:: Tâche demandée 1 ::
D'après l'extrait, vers quelle ville part le train pris à la gare du Nord ?
:: Tâche demandée 2 ::
Résumez l'extrait en deux phrases.
:: Tâche demandée 3 ::
Recopiez l'extrait en commençant par « À Bâle où je » et en allant jusqu'à « suite mon train pour Schaffhouse. ».

:: Extrait du texte ::
****************
Quel imbécile ! Je lui réponds :

— Qu'est-ce que vous voulez dire ?

Lui :

— J'aimais mieux les Fils de Caïn.

— Donnez-moi deux ans de vie assurée pour moi et ma famille et je vous en fais des groupes pareils.

Plus tard, j'étais avec Paul Léon, lorsque surgissent Coutan et Jean Boucher devant mon groupe.

— Oui, dit Coutan, mais nous, les vieux, nous aimons bien qu'il y ait des mains au bout des bras, des doigts au bout des mains, des ongles au bout des doigts...

Paul Léon sourit d'un air fin et suit les deux gaillards qui l'encadrent et ne le lâchent pas d'une semelle. Mais j'ai eu le plaisir de faire un tour agréable avec Madame Blumenthal et G[aston] Riou.

Je suis rentré rapidement à Boulogne, laissant là, la foire sur la place, pour chercher ma valise et filer à la gare du Nord prendre mon train pour Schaffhouse. Mon voyage fut un peu gâté. Juste avant mon départ, le Temps est arrivé et j'ai pu y lire la vilenie que Ségoffin a fait écrire par Thiébaut-Sisson sur mon buste de Pétain. Je m'y attendais. Cependant, cette fois-ci, dans ce cas spécial, c'est fait avec une perfidie montée en épingle. J'avais d'abord pensé à répondre. Il vaut mieux laisser tomber.

 

 

À Bâle où je suis arrivé samedi matin, je trouve à la gare le bon Marc Bernheim.  Il m'emmène aussitôt voir une extraordinaire pièce montée, signé Bartholdi, que celui-ci exécuta après la guerre de 1870, dans un sentiment analogue à celui qui dirige le Comité du Monument actuel. Puis rapide promenade dans Bâle. Le quartier de la cathédrale me semble très bien. Mais nous allons vite, car je dois reprendre tout de suite mon train pour Schaffhouse.
****************
:: Lignes ::
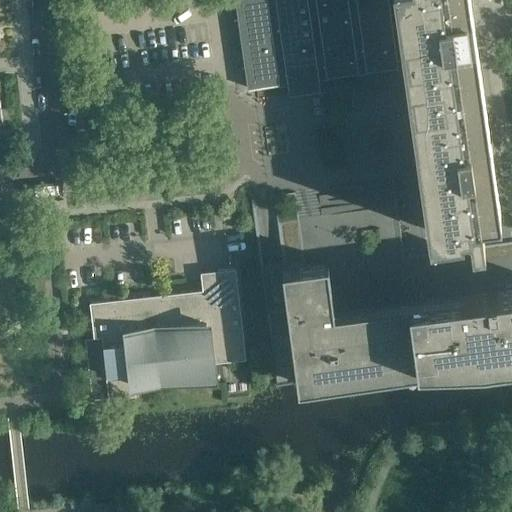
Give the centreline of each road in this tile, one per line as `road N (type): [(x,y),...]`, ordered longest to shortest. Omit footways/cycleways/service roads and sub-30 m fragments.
****************
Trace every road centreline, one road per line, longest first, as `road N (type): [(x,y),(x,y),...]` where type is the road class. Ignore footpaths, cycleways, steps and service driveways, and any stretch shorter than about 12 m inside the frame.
****************
:: Résultat 1 ::
Vers Schaffhouse.

:: Résultat 2 ::
Devant son groupe sculpté, l'auteur entend Coutan dire que les anciens aiment voir des mains, des doigts et des ongles, puis il lit dans le Temps un article perfide de Thiébaut-Sisson sur son buste de Pétain, auquel il renonce à répondre. En route pour Schaffhouse, il s'arrête à Bâle, où Marc Bernheim lui montre une pièce montée signée Bartholdi avant une rapide promenade dans la ville.

:: Résultat 3 ::
À Bâle où je suis arrivé samedi matin, je trouve à la gare le bon Marc Bernheim.  Il m'emmène aussitôt voir une extraordinaire pièce montée, signé Bartholdi, que celui-ci exécuta après la guerre de 1870, dans un sentiment analogue à celui qui dirige le Comité du Monument actuel. Puis rapide promenade dans Bâle. Le quartier de la cathédrale me semble très bien. Mais nous allons vite, car je dois reprendre tout de suite mon train pour Schaffhouse.